### Recorded data:
##########

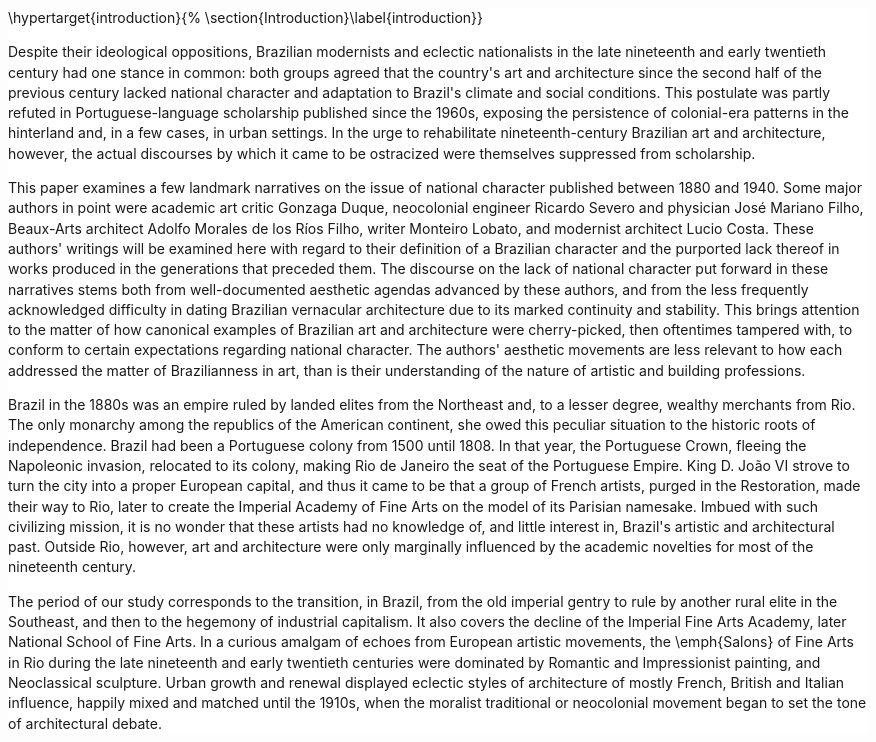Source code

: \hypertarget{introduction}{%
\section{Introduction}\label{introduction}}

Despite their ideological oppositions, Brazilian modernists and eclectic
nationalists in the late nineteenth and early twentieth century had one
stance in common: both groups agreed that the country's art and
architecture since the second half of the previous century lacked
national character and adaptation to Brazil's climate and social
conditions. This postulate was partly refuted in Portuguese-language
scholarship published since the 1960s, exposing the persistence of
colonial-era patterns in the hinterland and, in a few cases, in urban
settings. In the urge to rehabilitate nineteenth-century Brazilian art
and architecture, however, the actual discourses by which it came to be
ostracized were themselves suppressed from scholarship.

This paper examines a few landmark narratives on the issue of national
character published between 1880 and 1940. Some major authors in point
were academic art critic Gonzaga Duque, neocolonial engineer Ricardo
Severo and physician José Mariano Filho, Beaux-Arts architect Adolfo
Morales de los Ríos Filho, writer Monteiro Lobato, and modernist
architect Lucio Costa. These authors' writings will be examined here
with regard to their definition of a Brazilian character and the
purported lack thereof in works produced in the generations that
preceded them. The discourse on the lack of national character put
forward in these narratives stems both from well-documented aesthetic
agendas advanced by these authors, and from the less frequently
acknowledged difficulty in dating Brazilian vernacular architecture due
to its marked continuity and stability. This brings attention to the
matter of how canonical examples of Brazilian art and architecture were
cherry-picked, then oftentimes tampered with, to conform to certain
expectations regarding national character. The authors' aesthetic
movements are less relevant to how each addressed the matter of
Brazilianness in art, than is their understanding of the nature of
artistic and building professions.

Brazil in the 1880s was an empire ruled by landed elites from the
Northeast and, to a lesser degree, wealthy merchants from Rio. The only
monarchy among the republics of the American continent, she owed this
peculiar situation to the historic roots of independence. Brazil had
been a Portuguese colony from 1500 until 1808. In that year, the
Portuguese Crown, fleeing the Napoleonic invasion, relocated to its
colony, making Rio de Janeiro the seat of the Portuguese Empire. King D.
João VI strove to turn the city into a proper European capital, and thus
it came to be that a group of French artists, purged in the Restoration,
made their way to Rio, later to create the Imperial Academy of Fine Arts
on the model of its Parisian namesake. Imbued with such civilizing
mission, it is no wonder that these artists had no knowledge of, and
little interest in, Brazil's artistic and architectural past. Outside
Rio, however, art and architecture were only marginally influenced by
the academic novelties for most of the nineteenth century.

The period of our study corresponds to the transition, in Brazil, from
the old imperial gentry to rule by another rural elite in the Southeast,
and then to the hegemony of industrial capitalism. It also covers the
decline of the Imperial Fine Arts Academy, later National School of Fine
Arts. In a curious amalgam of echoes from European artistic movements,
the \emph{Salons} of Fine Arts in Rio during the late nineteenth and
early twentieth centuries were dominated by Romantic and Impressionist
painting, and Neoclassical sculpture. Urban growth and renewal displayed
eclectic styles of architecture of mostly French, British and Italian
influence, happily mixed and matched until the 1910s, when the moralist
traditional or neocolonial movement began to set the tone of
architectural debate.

##########

### Problem description:
A single number is required: the count of lines in the data above that include the string "since".

### Output of the task:
2